Per farvi fronte il Governo ha
varato un decreto legge che
individua alcune iniziative
tampone per farvi fronte. Ma
al di là dell’emergenza odierna, cosa ritiene si debba attuare per promuovere la professione tra i giovani?
Da quanto appena detto discendono ovvie conseguenze rispetto alla carenza quantitativa
di infermieri. I giovani vorranno
diventare infermieri se a questa
professione saranno attribuiti
pari dignità, pari ruolo e pari status rispetto alle altre professioni del settore. Gli sforzi volti ad
attrarre giovani verso la realtà
infermieristica saranno altrimenti vani, e il settore diventerà un’area di approdo per la fetta più acculturata degli immigrati provenienti dai Paesi in via
di sviluppo. Il ministero della Salute ha dimostrato di aver preso
sul serio la questione proprio in
questi ultimi giorni, avanzando
proposte interessanti per andare nella direzione detta.

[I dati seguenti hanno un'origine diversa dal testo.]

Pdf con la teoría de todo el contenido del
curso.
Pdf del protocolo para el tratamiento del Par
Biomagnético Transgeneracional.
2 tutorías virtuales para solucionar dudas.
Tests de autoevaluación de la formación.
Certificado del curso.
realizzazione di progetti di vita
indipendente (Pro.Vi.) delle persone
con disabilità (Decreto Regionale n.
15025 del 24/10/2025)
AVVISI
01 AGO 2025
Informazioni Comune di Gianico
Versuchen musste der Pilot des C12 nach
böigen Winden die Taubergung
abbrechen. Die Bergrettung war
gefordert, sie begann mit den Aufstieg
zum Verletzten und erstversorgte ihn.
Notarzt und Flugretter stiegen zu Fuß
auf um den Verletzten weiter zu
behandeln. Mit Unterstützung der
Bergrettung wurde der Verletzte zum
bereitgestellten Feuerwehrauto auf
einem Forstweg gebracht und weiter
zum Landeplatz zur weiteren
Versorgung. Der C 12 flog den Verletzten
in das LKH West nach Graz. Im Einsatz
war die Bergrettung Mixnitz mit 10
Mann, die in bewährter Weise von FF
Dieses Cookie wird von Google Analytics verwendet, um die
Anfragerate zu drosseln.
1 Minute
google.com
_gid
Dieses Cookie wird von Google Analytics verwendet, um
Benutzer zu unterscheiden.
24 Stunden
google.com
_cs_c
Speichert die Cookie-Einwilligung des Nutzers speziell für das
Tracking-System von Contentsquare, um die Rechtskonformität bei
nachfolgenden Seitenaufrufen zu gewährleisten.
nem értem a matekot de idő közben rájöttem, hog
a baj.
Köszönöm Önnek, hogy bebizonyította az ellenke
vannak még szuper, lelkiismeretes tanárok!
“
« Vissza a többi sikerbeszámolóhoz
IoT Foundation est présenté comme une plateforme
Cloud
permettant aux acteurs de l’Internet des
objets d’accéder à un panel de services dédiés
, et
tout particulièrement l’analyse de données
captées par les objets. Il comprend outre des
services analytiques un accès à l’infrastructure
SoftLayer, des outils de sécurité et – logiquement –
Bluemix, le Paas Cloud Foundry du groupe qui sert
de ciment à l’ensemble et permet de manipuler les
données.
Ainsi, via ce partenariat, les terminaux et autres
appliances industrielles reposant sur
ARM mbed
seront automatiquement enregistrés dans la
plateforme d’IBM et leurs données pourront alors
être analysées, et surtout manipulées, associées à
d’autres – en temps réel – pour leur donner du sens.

I contrasti che si sono avuti a livello politico e parlamentare sulla questione sembrano trarre origine in gran parte da problemi
di tipo economico, e dunque sono una spia della ulteriore prevalenza delle valenze economiche nel sistema, rispetto a quelle professionali ed etiche. C’è solo da augurarsi che la strada intrapresa nella direzione della crescita professionale e di ruolo delle categorie infermieristiche e
socio-sanitarie nel sistema della salute possa riprendere senza
intoppi e il più rapidamente possibile.